À la veille des élections, le chroniqueur Gary Mason, du Globe & Mail, est revenu sur l’ironie que le gouvernement libéral de Justin Trudeau soit le propriétaire du seul oléoduc d’envergure en mesure d’acheminer du pétrole au Pacifique.
« Nous allons bientôt voir un premier ministre conservateur en Alberta mener une guerre contre un premier ministre libéral à Ottawa qui essaie de construire ce dont la province a le plus besoin : un nouveau pipeline la reliant à l’océan. C’est l’absurdité de notre vie politique en 20191. »
Le futur premier ministre albertain entend se joindre à la cause de ses homologues conservateurs de la Saskatchewan, de l’Ontario, du Manitoba et du Nouveau-Brunswick pour s’opposer à la taxe fédérale sur le carbone, entrée en vigueur le 1er avril.
François Legault dit non au pipeline
Le commentateur Andrew Coyne du National Post s’est prononcé, le jour des élections albertaines, sur la probabilité que les provinces en question perdent leur contestation judiciaire, actuellement en voie d’instruction dans un tribunal de Toronto. La droite aurait raté l’occasion de s’approprier l’initiative.
« Le prix sur le carbone a d’abord été proposé comme une alternative, alignée avec les marchés, aux approches traditionnelles de réglementation et de subventions. Son adoption par la gauche est la plus grande victoire des marchés depuis une génération2. »
Dans un discours se voulant rassembleur le soir du vote, Jason Kenney s’est adressé en français aux Québécois, les invitant à devenir des partenaires sur le plan énergétique.

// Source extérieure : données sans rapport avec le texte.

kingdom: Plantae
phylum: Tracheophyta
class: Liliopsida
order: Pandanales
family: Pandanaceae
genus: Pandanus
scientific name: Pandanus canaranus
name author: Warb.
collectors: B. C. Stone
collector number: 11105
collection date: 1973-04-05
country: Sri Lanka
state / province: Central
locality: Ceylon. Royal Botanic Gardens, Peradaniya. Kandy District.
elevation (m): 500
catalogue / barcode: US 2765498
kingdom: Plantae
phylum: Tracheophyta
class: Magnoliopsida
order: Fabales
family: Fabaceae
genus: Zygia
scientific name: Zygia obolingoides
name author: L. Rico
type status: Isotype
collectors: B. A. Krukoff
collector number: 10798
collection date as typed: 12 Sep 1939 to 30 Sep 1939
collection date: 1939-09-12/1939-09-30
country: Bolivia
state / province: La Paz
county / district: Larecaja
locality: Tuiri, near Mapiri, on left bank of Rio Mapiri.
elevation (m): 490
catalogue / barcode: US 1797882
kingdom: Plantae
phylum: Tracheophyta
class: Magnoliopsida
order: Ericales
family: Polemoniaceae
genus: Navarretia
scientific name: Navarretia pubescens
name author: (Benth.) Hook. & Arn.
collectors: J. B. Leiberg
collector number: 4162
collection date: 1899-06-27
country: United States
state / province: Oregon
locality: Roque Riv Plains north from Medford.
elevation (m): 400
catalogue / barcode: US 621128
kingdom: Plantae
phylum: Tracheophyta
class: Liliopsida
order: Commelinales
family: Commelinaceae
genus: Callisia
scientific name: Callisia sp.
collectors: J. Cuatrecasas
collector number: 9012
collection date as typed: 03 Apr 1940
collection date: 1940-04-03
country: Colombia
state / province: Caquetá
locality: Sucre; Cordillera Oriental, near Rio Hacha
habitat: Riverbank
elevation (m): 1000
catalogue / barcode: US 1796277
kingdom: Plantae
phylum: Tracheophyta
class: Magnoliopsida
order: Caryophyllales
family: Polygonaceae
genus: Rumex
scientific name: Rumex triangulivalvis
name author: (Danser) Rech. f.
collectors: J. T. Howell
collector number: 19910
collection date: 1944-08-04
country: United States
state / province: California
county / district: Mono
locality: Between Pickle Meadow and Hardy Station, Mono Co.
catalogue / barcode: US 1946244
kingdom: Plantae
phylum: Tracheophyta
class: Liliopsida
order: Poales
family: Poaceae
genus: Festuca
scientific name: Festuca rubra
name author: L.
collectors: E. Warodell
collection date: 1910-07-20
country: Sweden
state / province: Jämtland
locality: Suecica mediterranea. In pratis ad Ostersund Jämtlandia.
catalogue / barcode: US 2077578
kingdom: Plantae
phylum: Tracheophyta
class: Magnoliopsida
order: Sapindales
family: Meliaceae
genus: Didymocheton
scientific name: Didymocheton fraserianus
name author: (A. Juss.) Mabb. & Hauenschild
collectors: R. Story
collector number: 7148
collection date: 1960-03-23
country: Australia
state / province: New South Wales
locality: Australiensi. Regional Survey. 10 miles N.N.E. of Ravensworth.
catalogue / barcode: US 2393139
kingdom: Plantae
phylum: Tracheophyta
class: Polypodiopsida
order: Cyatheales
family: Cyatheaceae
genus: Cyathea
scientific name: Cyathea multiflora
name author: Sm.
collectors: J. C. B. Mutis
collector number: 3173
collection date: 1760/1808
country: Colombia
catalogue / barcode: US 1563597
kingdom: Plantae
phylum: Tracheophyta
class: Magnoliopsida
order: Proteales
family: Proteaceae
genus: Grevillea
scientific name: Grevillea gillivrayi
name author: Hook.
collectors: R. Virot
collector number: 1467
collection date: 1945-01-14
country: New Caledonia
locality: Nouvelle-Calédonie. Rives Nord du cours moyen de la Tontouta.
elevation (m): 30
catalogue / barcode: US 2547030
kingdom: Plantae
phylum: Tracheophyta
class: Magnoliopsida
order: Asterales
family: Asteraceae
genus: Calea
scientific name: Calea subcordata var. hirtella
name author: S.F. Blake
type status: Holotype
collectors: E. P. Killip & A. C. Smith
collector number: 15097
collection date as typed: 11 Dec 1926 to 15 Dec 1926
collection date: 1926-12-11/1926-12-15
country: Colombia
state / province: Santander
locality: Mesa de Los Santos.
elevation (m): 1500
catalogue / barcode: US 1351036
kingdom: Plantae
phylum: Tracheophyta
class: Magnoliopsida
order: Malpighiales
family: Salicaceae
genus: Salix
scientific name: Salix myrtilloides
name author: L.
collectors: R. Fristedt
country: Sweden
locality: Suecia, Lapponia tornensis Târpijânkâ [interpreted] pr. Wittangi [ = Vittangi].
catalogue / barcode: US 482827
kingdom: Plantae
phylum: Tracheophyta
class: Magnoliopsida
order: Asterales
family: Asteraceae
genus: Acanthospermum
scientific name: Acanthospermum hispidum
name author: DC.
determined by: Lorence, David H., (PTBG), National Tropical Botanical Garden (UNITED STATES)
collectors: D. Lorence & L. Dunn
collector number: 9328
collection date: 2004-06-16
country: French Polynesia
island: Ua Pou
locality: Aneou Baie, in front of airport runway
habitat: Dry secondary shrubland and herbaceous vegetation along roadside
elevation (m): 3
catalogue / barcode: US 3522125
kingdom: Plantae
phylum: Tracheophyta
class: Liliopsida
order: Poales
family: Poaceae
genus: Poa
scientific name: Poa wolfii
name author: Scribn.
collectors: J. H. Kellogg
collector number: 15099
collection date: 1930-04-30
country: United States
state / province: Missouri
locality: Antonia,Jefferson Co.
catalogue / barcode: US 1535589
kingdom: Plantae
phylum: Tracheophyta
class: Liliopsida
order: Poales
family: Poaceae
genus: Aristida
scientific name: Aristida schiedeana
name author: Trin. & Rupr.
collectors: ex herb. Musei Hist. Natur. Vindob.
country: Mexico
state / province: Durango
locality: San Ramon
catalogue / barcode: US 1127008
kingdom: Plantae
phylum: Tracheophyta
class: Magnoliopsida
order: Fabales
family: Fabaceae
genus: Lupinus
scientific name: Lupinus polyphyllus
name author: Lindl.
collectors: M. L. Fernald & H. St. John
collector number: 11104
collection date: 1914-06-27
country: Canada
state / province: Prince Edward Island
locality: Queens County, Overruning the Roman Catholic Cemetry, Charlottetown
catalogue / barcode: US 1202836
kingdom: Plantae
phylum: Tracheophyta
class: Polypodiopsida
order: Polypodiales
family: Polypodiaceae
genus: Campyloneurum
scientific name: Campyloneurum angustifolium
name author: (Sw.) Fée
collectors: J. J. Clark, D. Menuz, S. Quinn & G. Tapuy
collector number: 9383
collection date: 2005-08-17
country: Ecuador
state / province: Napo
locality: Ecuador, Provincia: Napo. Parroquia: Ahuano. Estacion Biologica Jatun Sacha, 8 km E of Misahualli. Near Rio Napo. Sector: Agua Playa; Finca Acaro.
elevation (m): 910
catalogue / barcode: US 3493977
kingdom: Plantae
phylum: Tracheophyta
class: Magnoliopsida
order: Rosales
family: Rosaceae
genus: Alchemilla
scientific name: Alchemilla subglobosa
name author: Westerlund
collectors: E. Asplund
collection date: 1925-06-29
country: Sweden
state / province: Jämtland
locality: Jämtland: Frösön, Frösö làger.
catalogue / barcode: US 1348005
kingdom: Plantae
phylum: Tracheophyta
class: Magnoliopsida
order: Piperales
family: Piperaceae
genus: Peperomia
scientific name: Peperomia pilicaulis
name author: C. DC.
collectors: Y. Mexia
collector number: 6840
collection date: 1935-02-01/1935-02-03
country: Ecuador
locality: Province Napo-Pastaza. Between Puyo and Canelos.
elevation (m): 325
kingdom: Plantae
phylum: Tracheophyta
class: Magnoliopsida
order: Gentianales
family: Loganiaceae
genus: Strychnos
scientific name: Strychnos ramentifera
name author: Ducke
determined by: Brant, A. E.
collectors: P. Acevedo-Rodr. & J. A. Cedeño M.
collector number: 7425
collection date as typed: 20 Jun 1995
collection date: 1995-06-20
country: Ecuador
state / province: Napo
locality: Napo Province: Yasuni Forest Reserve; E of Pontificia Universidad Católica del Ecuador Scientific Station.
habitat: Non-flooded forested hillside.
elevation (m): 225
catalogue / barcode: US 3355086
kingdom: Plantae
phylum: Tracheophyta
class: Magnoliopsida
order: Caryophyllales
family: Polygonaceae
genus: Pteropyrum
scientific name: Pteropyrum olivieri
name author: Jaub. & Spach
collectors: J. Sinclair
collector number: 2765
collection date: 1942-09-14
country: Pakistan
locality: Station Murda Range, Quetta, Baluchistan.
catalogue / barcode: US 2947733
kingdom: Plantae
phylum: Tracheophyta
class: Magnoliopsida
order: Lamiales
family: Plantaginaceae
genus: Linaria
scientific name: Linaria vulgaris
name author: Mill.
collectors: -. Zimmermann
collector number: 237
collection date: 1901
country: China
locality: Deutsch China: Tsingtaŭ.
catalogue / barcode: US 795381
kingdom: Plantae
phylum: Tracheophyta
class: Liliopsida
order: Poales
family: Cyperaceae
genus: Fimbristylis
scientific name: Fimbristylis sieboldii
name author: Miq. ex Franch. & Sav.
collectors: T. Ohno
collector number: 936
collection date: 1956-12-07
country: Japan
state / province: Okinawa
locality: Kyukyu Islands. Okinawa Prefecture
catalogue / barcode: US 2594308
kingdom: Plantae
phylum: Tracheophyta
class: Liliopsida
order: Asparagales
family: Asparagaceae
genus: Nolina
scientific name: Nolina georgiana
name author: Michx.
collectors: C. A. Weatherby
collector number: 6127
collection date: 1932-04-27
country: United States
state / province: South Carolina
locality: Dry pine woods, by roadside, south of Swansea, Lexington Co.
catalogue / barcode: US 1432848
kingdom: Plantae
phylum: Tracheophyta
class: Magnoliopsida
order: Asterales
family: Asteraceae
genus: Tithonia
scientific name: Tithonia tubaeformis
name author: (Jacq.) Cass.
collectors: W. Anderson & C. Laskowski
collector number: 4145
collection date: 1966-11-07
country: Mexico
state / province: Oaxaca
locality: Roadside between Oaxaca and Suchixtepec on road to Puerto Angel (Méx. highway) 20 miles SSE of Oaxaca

« On a toujours été des alliés naturels, nous croyons dans un fédéralisme respectueux des champs de compétence provinciale. » Affirmant son grand respect pour le premier ministre François Legault, il a loué sa volonté de « mettre l'accent sur la croissance économique et de s’engager à éliminer la dépendance du Québec envers la péréquation ».
Dès le 17 avril, le chef québécois a rejeté l’idée d’un nouveau pipeline.
Fermer le Secrétariat francophone de la province ?
Claude Couture dénonce « le comble de l’absurdité » du projet de Jason Kenney de tenir un référendum national pour abolir la péréquation. « Au lieu d’être une province qui donnait, on est sur le point de qualifier, en Alberta, pour recevoir des paiements. Je prédis un taux de chômage dans les deux chiffres, des coupes sauvages en éducation et santé, ça va mettre des gens dans la rue. Est-ce que ça va aider l’économie ? Non, ça va aggraver les problèmes. »
Un aspect négligé de la campagne, signale le sociologue, serait le conservatisme social du chef Kenney. « Il se joint à une chorale de conservateurs, les mêmes qu’aux États-Unis et en Europe, qui sont hostiles à certains groupes. Il va s’en prendre à ceux qu’il considère comme des parasites du système, les minoritaires et les autochtones. Ça va ajouter aux tensions nationales. »
Il mentionne les attaques récentes contre l’ouverture d’un soutien dans les écoles albertaines pour les groupes LGBT. Concernant la minorité de langue officielle, Claude Couture prédit que les conservateurs unis pourraient fermer le Secrétariat francophone du gouvernement provincial.